- **WHAT THE TASK REQUIRES**
Leave the pictures out. Return the rest of the listing below exactly.

- **COLLECTED MATERIAL**
* * * * * * * * *

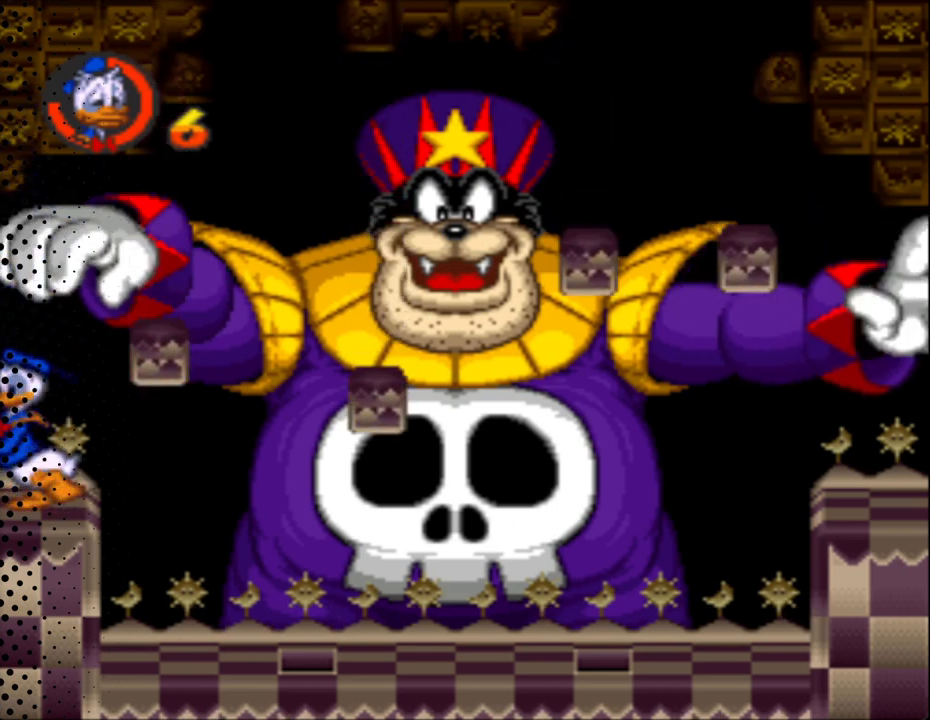
{"buttons": ["Y", "DPAD_RIGHT"], "events": [[67, "DPAD_LEFT", "up"], [200, "DPAD_RIGHT", "down"], [200, "DPAD_UP", "up"]]}
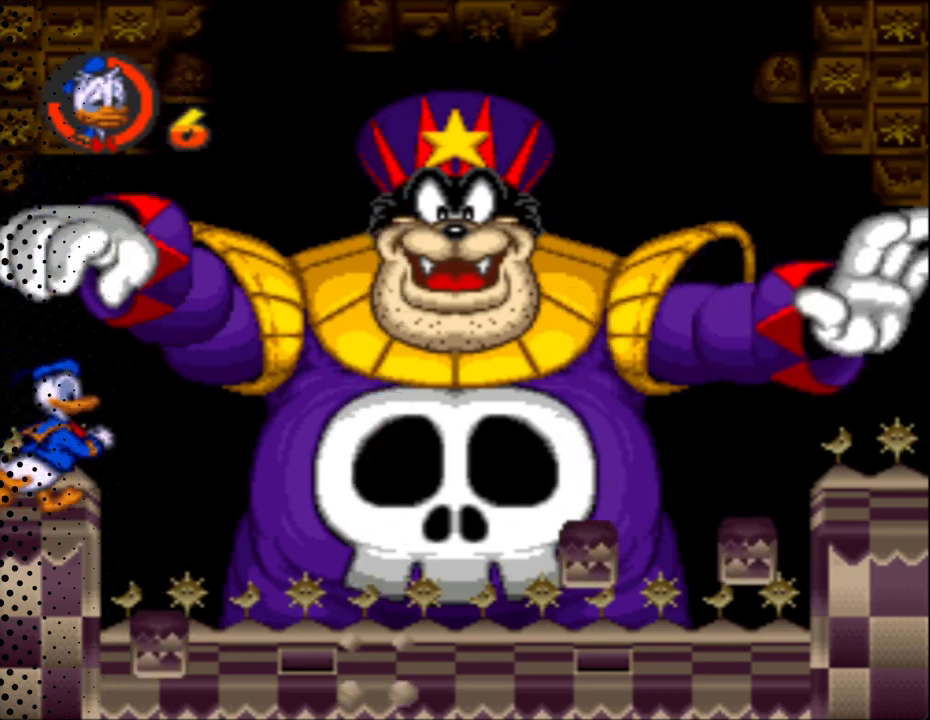
{"buttons": ["B", "Y", "DPAD_UP", "DPAD_LEFT"], "events": [[33, "B", "down"], [100, "DPAD_RIGHT", "up"], [100, "DPAD_UP", "down"], [167, "DPAD_LEFT", "down"]]}
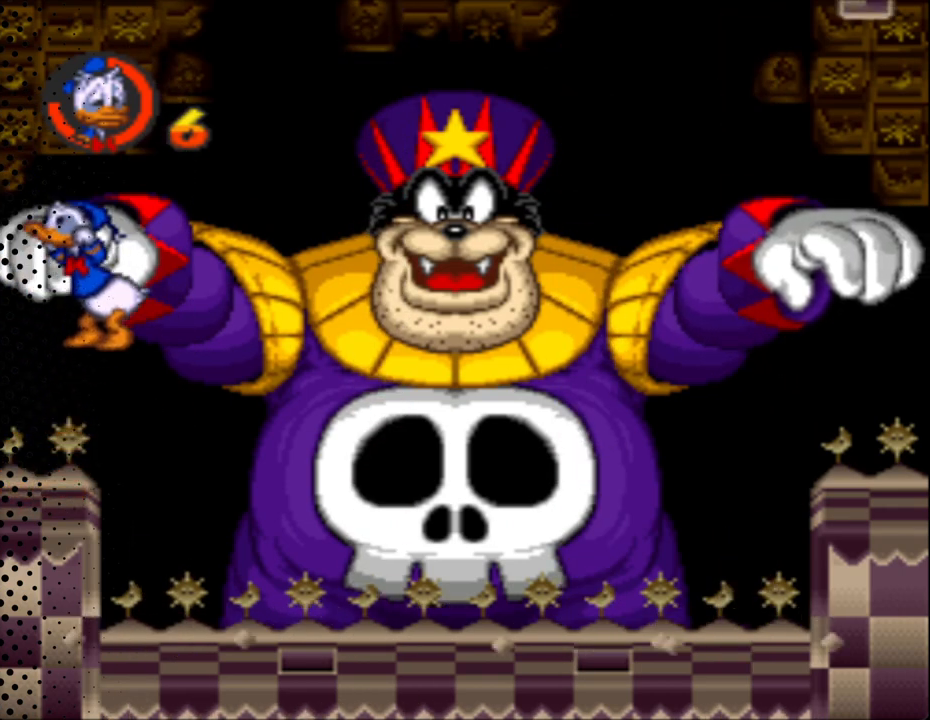
{"buttons": ["B", "Y", "DPAD_UP", "DPAD_LEFT"], "events": []}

* * * * * * * * *

- **WORKED SOLUTION**
{"buttons": ["Y", "DPAD_RIGHT"], "events": [[67, "DPAD_LEFT", "up"], [200, "DPAD_RIGHT", "down"], [200, "DPAD_UP", "up"]]}
{"buttons": ["B", "Y", "DPAD_UP", "DPAD_LEFT"], "events": [[33, "B", "down"], [100, "DPAD_RIGHT", "up"], [100, "DPAD_UP", "down"], [167, "DPAD_LEFT", "down"]]}
{"buttons": ["B", "Y", "DPAD_UP", "DPAD_LEFT"], "events": []}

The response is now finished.